– Точно ли, что Тулуза окончательно потеряна? – осторожно спросила Изабелла.
Алиенора смяла письмо в кулаке. Острые края пергамента впились ей в ладонь.
– Генрих не написал бы такого, если бы оставался хоть один шанс на успех, – сказала она и поморщилась, как от боли. – Он знает, как для меня важна эта победа, и понимает, что подвел меня. Ему придется довольствоваться поджогами и грабежами, тогда как главная добыча так и не поймана, и в результате сам он выглядит бесславным глупцом. – Алиенора сердито утерла рукавом глаза. – И нам больше нет смысла дожидаться здесь победного парада.
– Разве король не вернется в Пуатье?
– Нет, – покачала головой Алиенора. – Это было бы слишком унизительно. Генрих захочет поглубже схоронить свой позор, только я все равно никогда об этом не забуду.

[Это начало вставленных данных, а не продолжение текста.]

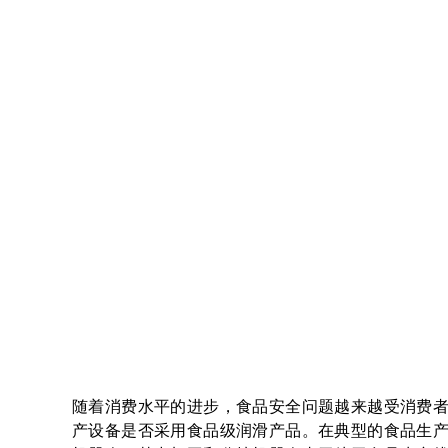
随着消费水平的进步，食品安全问题越来越受消费
产设备是否采用食品级润滑产品。在典型的食品生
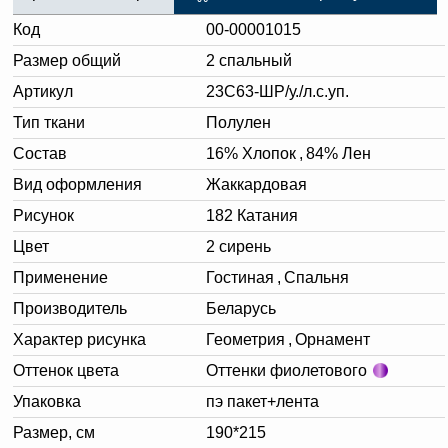
Код
00-00001015
Размер общий
2 спальный
Артикул
23С63-ШР/у./л.с.уп.
Тип ткани
Полулен
Состав
16% Хлопок
,
84% Лен
Вид оформления
Жаккардовая
Рисунок
182 Катания
Цвет
2 сирень
Применение
Гостиная
,
Спальня
Производитель
Беларусь
Характер рисунка
Геометрия
,
Орнамент
Оттенок цвета
Оттенки фиолетового
Упаковка
пэ пакет+лента
Размер, см
190*215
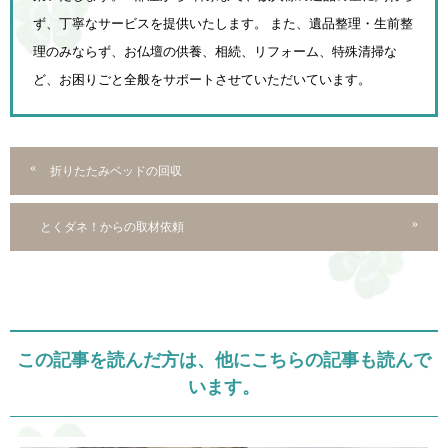
ず、
丁寧なサービスを提供いたします。 また、遺品整理・生前整
理のみならず、お仏壇の供養、相続、
リフォーム、特殊清掃な
ど、お困りごと全般をサポートさせていただいています。
折りたたみベッドの回収
とくダネ！からの取材依頼
この記事を読んだ方は、他にこちらの記事も読んで
います。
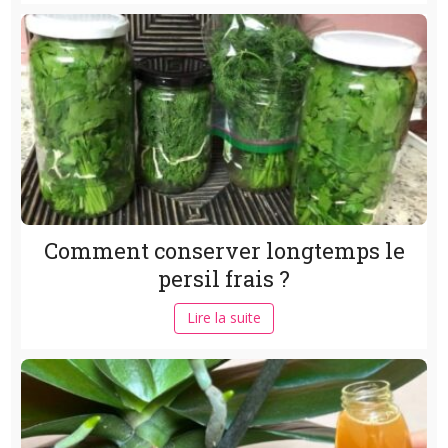
Comment conserver longtemps le
persil frais ?
Lire la suite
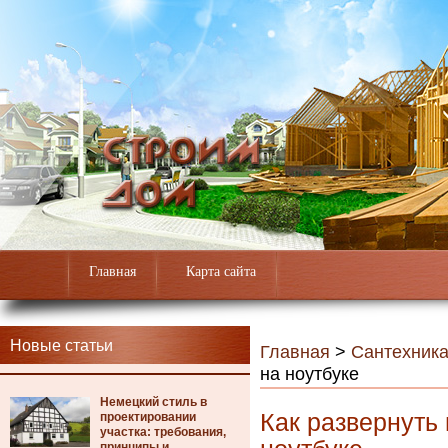
Главная
Карта сайта
Новые статьи
Главная
>
Сантехник
на ноутбуке
Немецкий стиль в
Как развернуть
проектировании
участка: требования,
принципы и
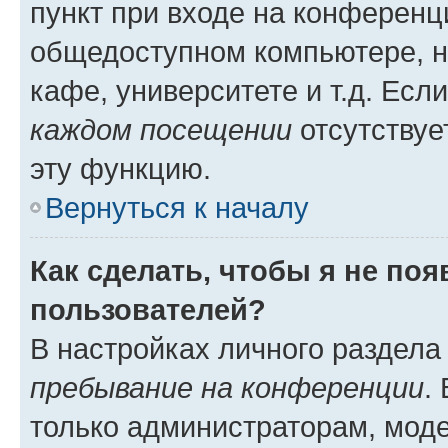
пункт при входе на конференц
общедоступном компьютере, н
кафе, университете и т.д. Есл
каждом посещении
отсутствуе
эту функцию.
Вернуться к началу
Как сделать, чтобы я не по
пользователей?
В настройках личного раздел
пребывание на конференции
.
только администраторам, моде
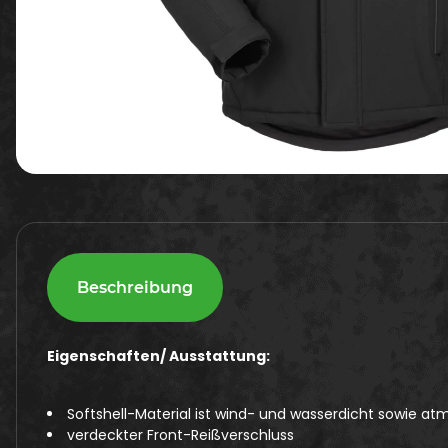
Beschreibung
Eigenschaften/ Ausstattung:
Softshell-Material ist wind- und wasserdicht sowie a
verdeckter Front-Reißverschluss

* * *В конце концов погода испортилась, и зарядили дожди. Земля напиталась водой, дороги раскисли. Генрих снял лагерь и поспешно двигался на север, сжигая и разоряя все, что попадалось на его пути. Людовик остался за стенами Тулузы, но его гонцы без дела не сидели, и, пока Генрих жег поля вокруг Тулузы, братья Людовика отдали Нормандию на растерзание французским войскам. Генриху ничего не оставалось, кроме как бросить Тулузу и мчаться на защиту своих владений. Управлять Каором он поручил Томасу Бекету, однако лишил его и людей, и денег, демонстрируя таким образом свое недовольство канцлером – именно его он винил в провале похода.
На третий вечер пути, когда войско располагалось на ночлег у Монморийона, Амлен случайно остановил коня рядом с Гильомом Булонским. Молодой человек цеплялся за седло и дрожал от озноба, стуча зубами. Амлен не мог сказать, пот или дождевые капли текут по лицу Гильома.
– Тебе нужен лекарь, – проговорил Амлен.
В войске свирепствовали кровавый понос и четырехдневная малярия, и это было второй причиной, вынудившей Генриха отступить. Если бы армия задержалась в ядовитом воздухе лагеря еще хоть недолго, разразилась бы настоящая эпидемия.
Гильом Булонский смотрел на него блестящими от лихорадки глазами.
– Да, знаю, – прохрипел он. – Боже, в моей голове как будто тысяча демонов бьет в барабаны.
Амлен убедился в том, что люди молодого графа нашли в городе приличное место для ночлега, и послал туда собственного лекаря.
Утром он пришел проведать Гильома и увидел, что состояние графа ухудшилось. Он по-прежнему пылал в лихорадке и с трудом дышал. Капеллан уже исповедал его, а лекарь стоял рядом, угрюмо сжав губы.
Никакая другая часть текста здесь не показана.